— Work to complete —
Resume the mailing-list post on halting Turing machines and recursively enumerable sets, picking up right after its final line.
--- Extract provided Enclosed Below ---
Turing Machines which halt: "recursively enumerable" == "RE" Turing Machines which don't halt: complement of RE. Turing proved that they aren't the same sets. Thus, RE sets are kind of "fractals", in that their boundaries are a little difficult to determine -- at least from one direction. -----Original Message-----
From: Cris Moore <moore@santafe.edu> Sent: Apr 30, 2018 2:28 PM To: math-fun <math-fun@mailman.xmission.com> Subject: Re: [math-fun] Is the Continuum Hypothesis a) really true or really false, or b) something else ?
--- End of Enclosed Extract provided ---
--- Information supplied Enclosed Below ---
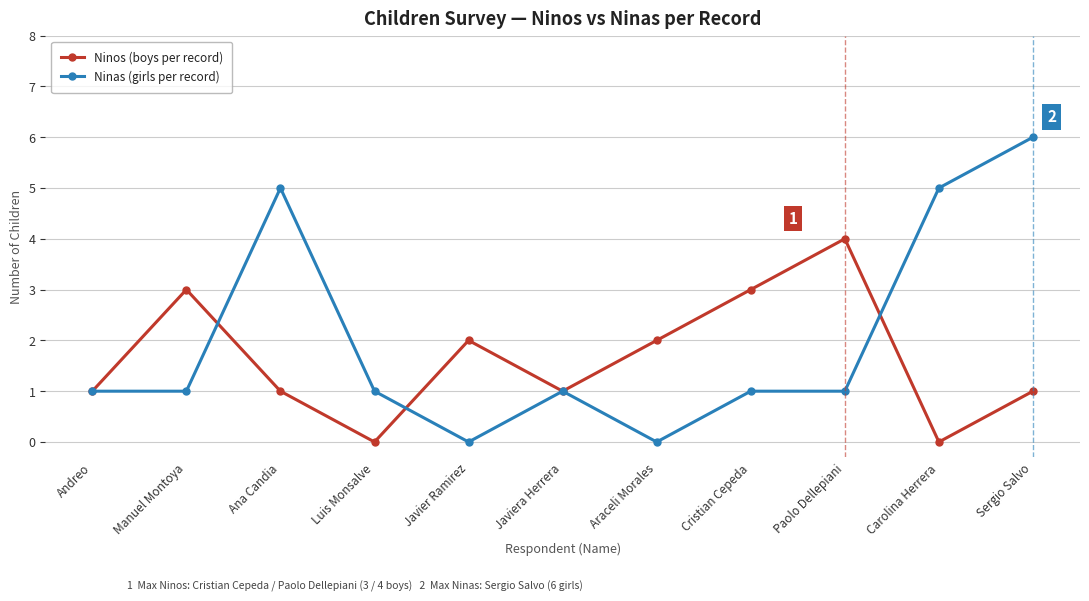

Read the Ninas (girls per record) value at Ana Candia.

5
--- End of Enclosed Information supplied ---
--- Information supplied Enclosed Below ---
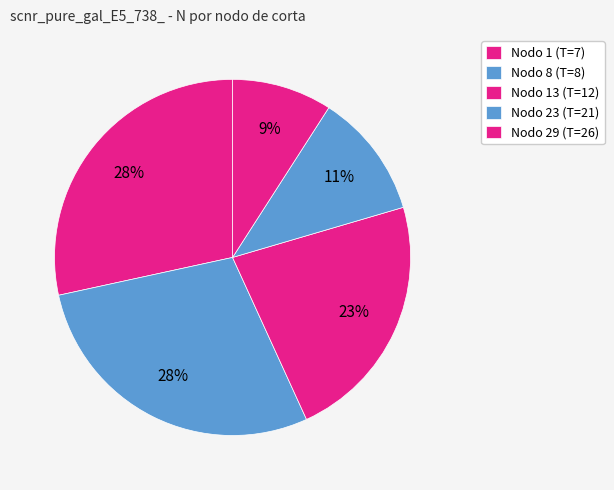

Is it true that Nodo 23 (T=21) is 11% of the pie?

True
--- End of Enclosed Information supplied ---
— Output below —
On Apr 30, 2018, at 3:21 PM, Cris Moore <moore@santafe.edu> wrote:
However, we should be careful, since even questions about the halting of Turing machines — which are certainly first-order claims about the integers — can be independent of ZFC: https://www.scottaaronson.com/busybeaver.pdf <https://www.scottaaronson.com/busybeaver.pdf> <https://www.scottaaronson.com/busybeaver.pdf <https://www.scottaaronson.com/busybeaver.pdf>>
Sorry, continuing: note that if a Turing machine halts in finite time, there is a finite proof of that fact — namely, run it and see what happens. But if it runs forever, proving that it does so might be difficult.
But surely there is a truth of the matter here! The Turing machine will either run forever, or it won’t. I find it hard to be a pluralist here.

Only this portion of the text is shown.